Alors ils mettent en vente peu-à-peu. Ils répandent de nouveaux bruits sur les dernières récoltes. Ils persuadent qu’elles n’ont pas été aussi belles qu’on l’avait cru. Ils ne manquent pas de le confirmer encore par des ventes simulées, et ils se livrent publiquement le bled au plus haut prix.

Il y a donc disette : ce n’est pas que le bled manque, mais on l’a soustrait à la consommation.

Cependant la disette n’est pas générale, parce qu’il importe aux monopoleurs mêmes qu’elle ne le soit pas. Il faut qu’ils puissent se faire honneur du bon marché qu’ils maintiennent dans quelques provinces, pour se justifier de la cherté qu’ils mettent dans d’autres ; et il leur suffit que la disette les parcoure toutes successivement. Ils causaient de si grands désordres, qu’on voyait quelquefois, dans une province, le peuple condamné à se nourrir de toutes sortes de mauvaises racines ; tandis que, dans une province voisine, on jettait le plus beau froment aux bestiaux.

Chargés seuls de faire réfluer les grains partout où ils manquaient, ils le faisaient lentement, sous divers prétextes; et ils trouvaient, dans leur lenteur, un grand bénéfice, parce qu’elle faisait durer la cherté.

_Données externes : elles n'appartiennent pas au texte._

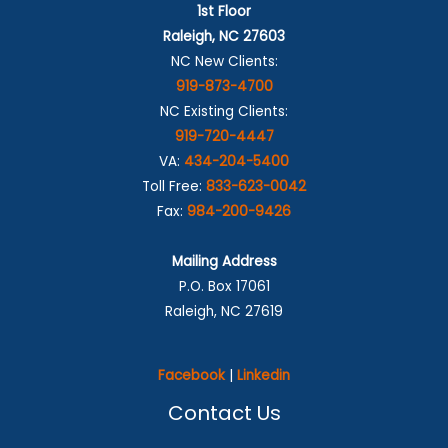
1st Floor
Raleigh, NC 27603
NC New Clients:
919-873-4700
NC Existing Clients:
919-720-4447
VA:
434-204-5400
Toll Free:
833-623-0042
Fax:
984-200-9426
Mailing Address
P.O. Box 17061
Raleigh, NC 27619
Facebook
|
Linkedin
Contact Us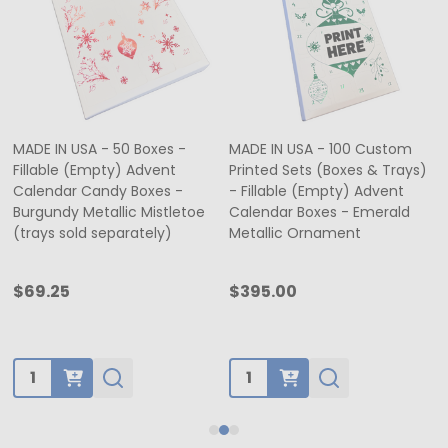
MADE IN USA - 50 Boxes -
MADE IN USA - 100 Custom
Fillable (Empty) Advent
Printed Sets (Boxes & Trays)
Calendar Candy Boxes -
- Fillable (Empty) Advent
Burgundy Metallic Mistletoe
Calendar Boxes - Emerald
(trays sold separately)
Metallic Ornament
$69.25
$395.00
Quantity:
Quantity: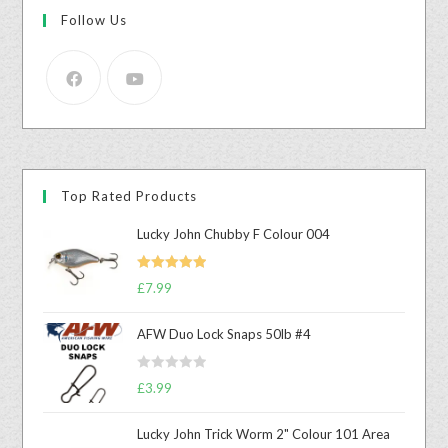
Follow Us
Top Rated Products
Lucky John Chubby F Colour 004
Rated
5.00
£
7.99
out of 5
AFW Duo Lock Snaps 50lb #4
R
£
3.99
a
t
Lucky John Trick Worm 2" Colour 101 Area
e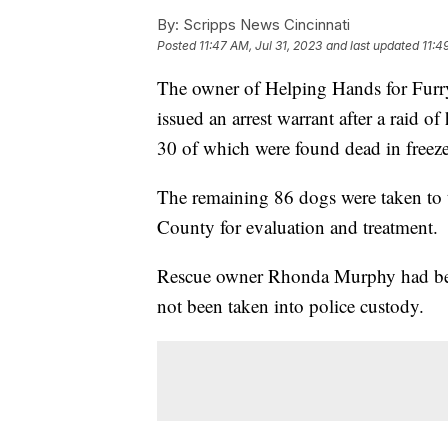
By:
Scripps News Cincinnati
Posted
11:47 AM, Jul 31, 2023
and last updated
11:4
The owner of Helping Hands for Furr
issued an arrest warrant after a raid o
30 of which were found dead in freeze
The remaining 86 dogs were taken to
County for evaluation and treatment.
Rescue owner Rhonda Murphy had been 
not been taken into police custody.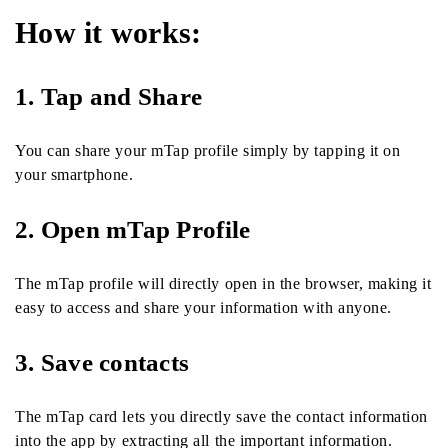
How it works:
1. Tap and Share
You can share your mTap profile simply by tapping it on
your smartphone.
2. Open mTap Profile
The mTap profile will directly open in the browser, making it
easy to access and share your information with anyone.
3. Save contacts
The mTap card lets you directly save the contact information
into the app by extracting all the important information.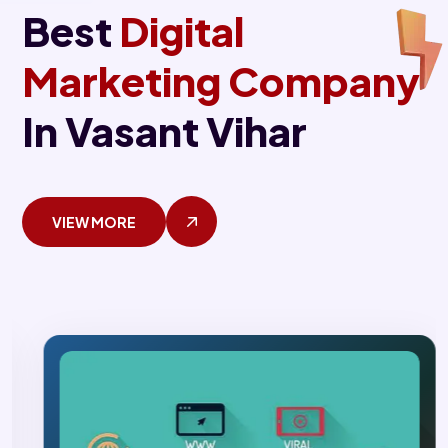
Best
Digital
Marketing Company
In Vasant Vihar
VIEW MORE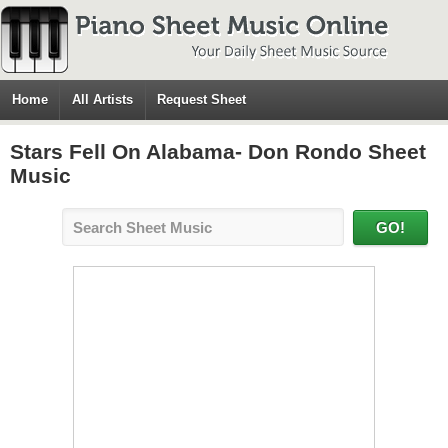
Home
All Artists
Request Sheet
Stars Fell On Alabama- Don Rondo Sheet
Music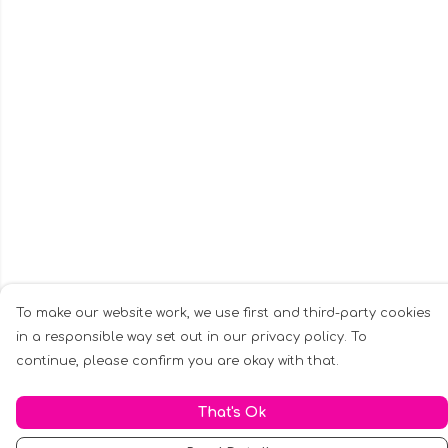
To make our website work, we use first and third-party cookies
in a responsible way set out in our privacy policy. To
continue, please confirm you are okay with that.
That's Ok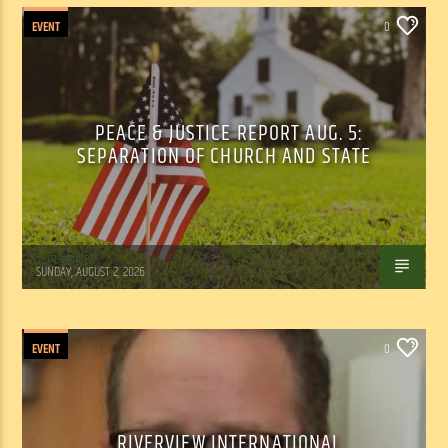
EVENT
0
PEACE & JUSTICE REPORT AUG. 5:
SEPARATION OF CHURCH AND STATE
Tom Walker
SUNDAY, AUGUST 2, 2026
EVENT
0
RIVERVIEW INTERNATIONAL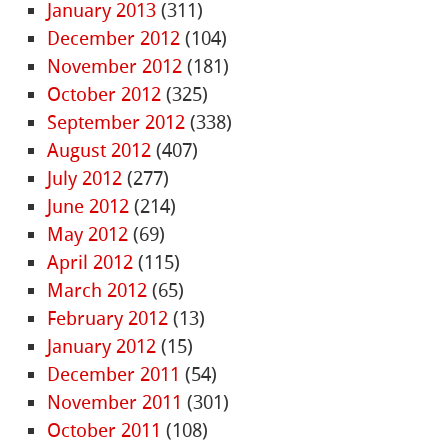
January 2013
(311)
December 2012
(104)
November 2012
(181)
October 2012
(325)
September 2012
(338)
August 2012
(407)
July 2012
(277)
June 2012
(214)
May 2012
(69)
April 2012
(115)
March 2012
(65)
February 2012
(13)
January 2012
(15)
December 2011
(54)
November 2011
(301)
October 2011
(108)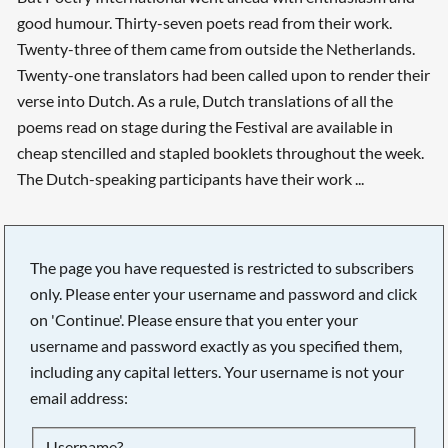
good humour. Thirty-seven poets read from their work.
Twenty-three of them came from outside the Netherlands.
Twenty-one translators had been called upon to render their
verse into Dutch. As a rule, Dutch translations of all the
poems read on stage during the Festival are available in
cheap stencilled and stapled booklets throughout the week.
The Dutch-speaking participants have their work ...
The page you have requested is restricted to subscribers
only. Please enter your username and password and click
on 'Continue'. Please ensure that you enter your
username and password exactly as you specified them,
including any capital letters. Your username is not your
email address:
Searching, please wait...
Username?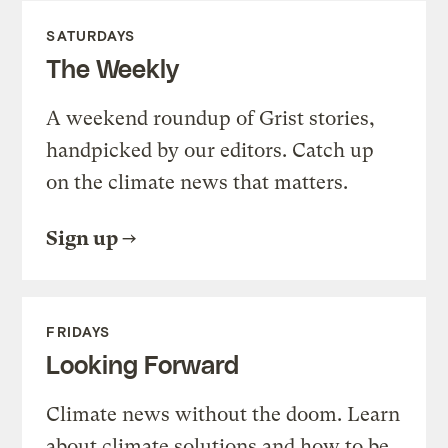
SATURDAYS
The Weekly
A weekend roundup of Grist stories,
handpicked by our editors. Catch up
on the climate news that matters.
Sign up
FRIDAYS
Looking Forward
Climate news without the doom. Learn
about climate solutions and how to be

Ces monopoleurs s’enrichissaient donc, parce qu’ils achetaient bon marché, et qu’ils vendaient cher. Il y en avait d’autres qui ne s’enrichissaient pas moins, et qui cependant achetaient cher, et vendaient bon marché. Je veux parler des commissionnaires qui faisaient des achats et des ventes de grains pour le compte du gouvernement.

On leur accordait deux pour cent de bénéfice sur l’achat, et deux pour cent sur la vente. Ils achetaient de grains, et plus ils les achetaient cher ; plus, par conséquent, ils avaient de bénéfice. Ils achetaient donc à quelque prix que ce fût.

Pour faciliter leurs opérations, on avait ordonné aux marchands de notifier leurs sociétés, de déclarer leurs magasins, et de ne trafiquer que dans les marchés réglés à tel jour et à telle heure.

Tous ces marchands étant connus, et tous leurs magasins étant à découvert, il était facile de faire avorter tous leurs projets. Partout où ils pouvaient se présenter pour acheter, les commissionnaires mettaient l’enchère sur eux ; et partout où ils pouvaient se présenter pour vendre, les commissionnaires vendaient au rabais. Ne pouvant donc plus soutenir la concurrence sans se ruiner, ils renoncèrent les uns après les autres au commerce des grains, et alors les commissionnaires achetèrent et vendirent seuls.

Ceux-ci avaient intérêt d’acheter beaucoup et d’acheter cher, puisque le bénéfice de deux pour cent était plus grand en raison du haut prix des achats ; et quoiqu’à la vente le bénéfice de deux pour cent fût moindre en raison du bas prix, ils n’avaient pas moins d’intérêt à vendre bon marché, puisqu’ils devenaient seuls marchands de grains.

C’est le gouvernement qui faisait toutes les avances pour les achats, comme toutes les pertes dans les ventes. Il lui en coûtait plusieurs millions par an ; et s’il est vrai que pour en trouver un, il fût obligé d’en imposer trois, on peut juger combien ce monopole était de toute manière à charge à l’état.

Les avances étaient payées comptant aux commissionnaires. Ils en faisaient valoir, dans la capitale, la plus grande partie ; et ils payaient dans les provinces ou chez l’étranger, avec des opérations de change. Ainsi ce monopole devenait pour eux un fonds de banque, ou plutôt un véritable agiotage.